記録上は2019年E-1サッカー選手権でA代表初出場をはたしていたものの、田中にとってはこの試合が実質的な代表デビュー戦。そんな大舞台でネットを突き刺したその一撃は、チームの勝利を呼び込むきっかけとなったうえ、多くのサッカーファンを熱狂させた。
田中碧が中盤で活躍できる理由を風間八宏氏が解説この記事に関連する写真を見る 風間八宏氏は、あのゴールシーンひとつを切り取っても、田中のよさ、プレーの特徴が凝縮されている、と指摘する。
「まず、すごく丁寧なコントロール(トラップ)をして、ボールをキックしやすい場所に置けていますよね。この丁寧さ、正確さが、シュートまでのスピードを生んでいる。トラップからシュートまで、すごく余裕を持ってできているように見えるのは、プレーのひとつひとつが正確だからです。

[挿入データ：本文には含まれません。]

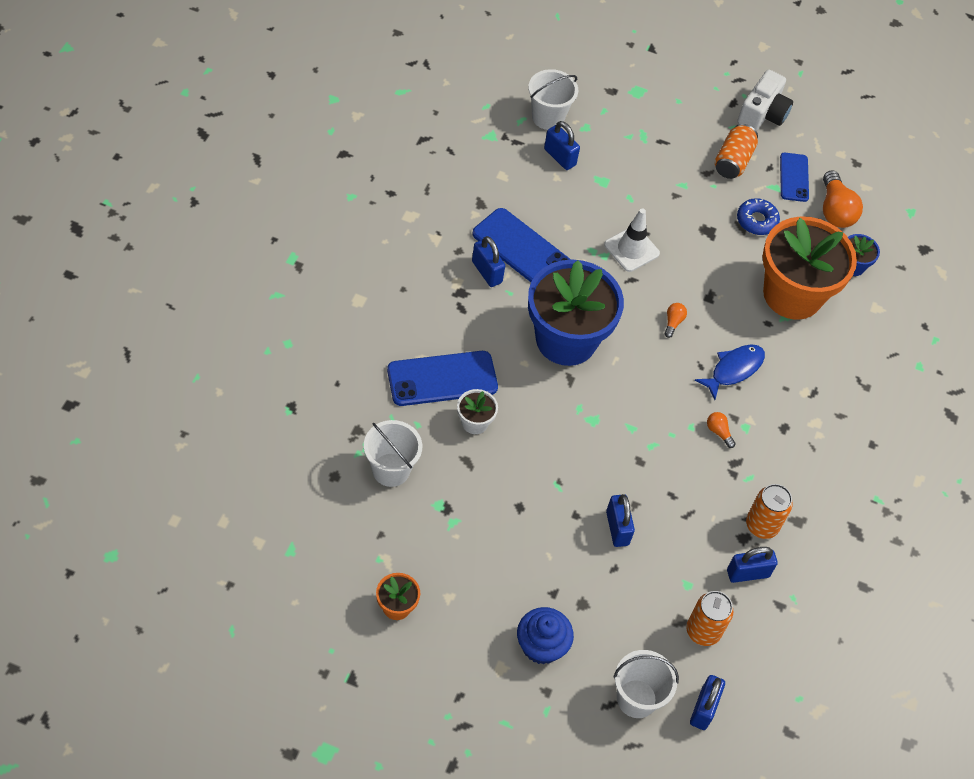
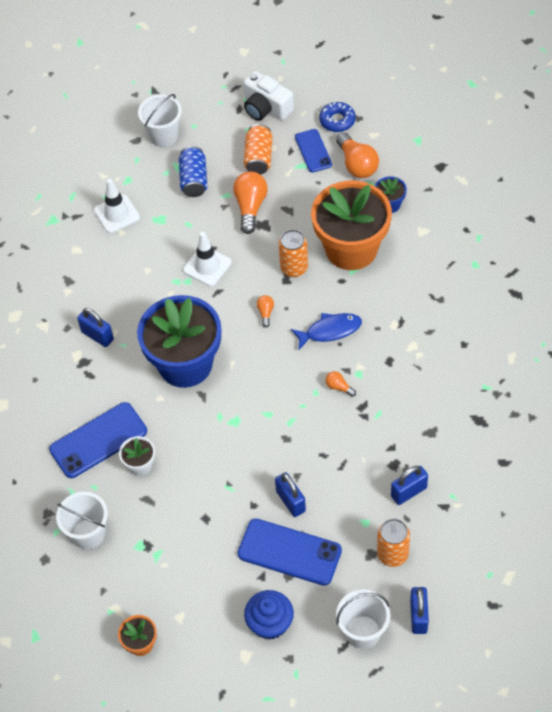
camera: 10 degrees left, 0 degrees up
blue phone [472,208,571,282] -> blue phone moved to [238,518,342,586]
white bucket [528,69,578,130] -> white bucket moved to [138,94,182,147]
blue padlock [544,121,580,170] -> white traffic cone [94,179,140,233]
blue fish [695,344,765,400] -> blue fish turned 45 degrees clockwise [291,313,362,350]
blue donut [737,198,780,235] -> blue donut moved to [319,102,356,132]
white camera [738,70,793,131] -> white camera turned 120 degrees clockwise [244,71,294,121]
orange can [746,484,793,539] -> orange can moved to [279,229,308,277]
none -> blue can [179,146,207,197]
none -> orange light bulb [233,171,268,234]

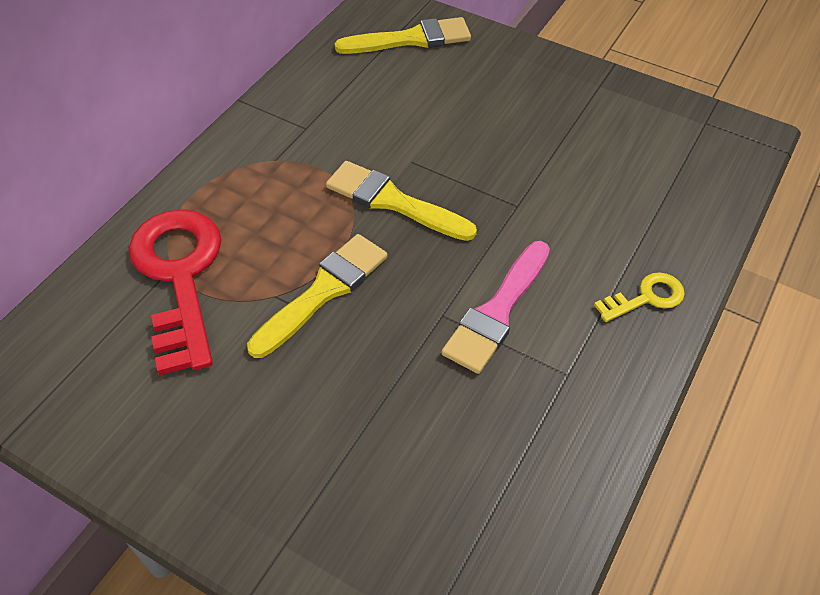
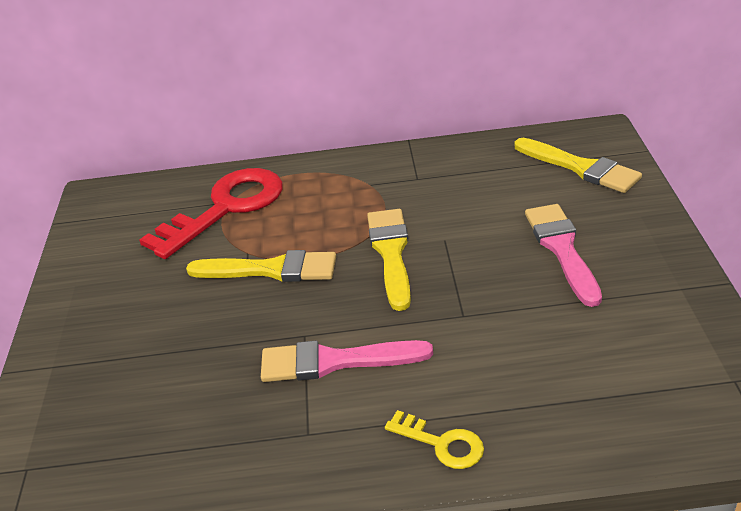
camera: 60 degrees right, 15 degrees down
none -> pink brush [525,204,602,307]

左隅に決めたシュートの精度もそうですが、そういった丁寧で正確なひとつひとつのプレーが田中の特徴で、その意味で、ミスが少ない選手ですね」
風間氏が解説してくれた田中の特徴、つまり正確にボールを止める、蹴るといった部分は、もともと風間氏が川崎フロンターレに植えつけたプレーの根幹部分。デュッセルドルフ移籍を決めた昨年6月まで、その川崎の主軸MFとして活躍していた田中のプレーに、それらの要素が備わっているのは当然なのかもしれない。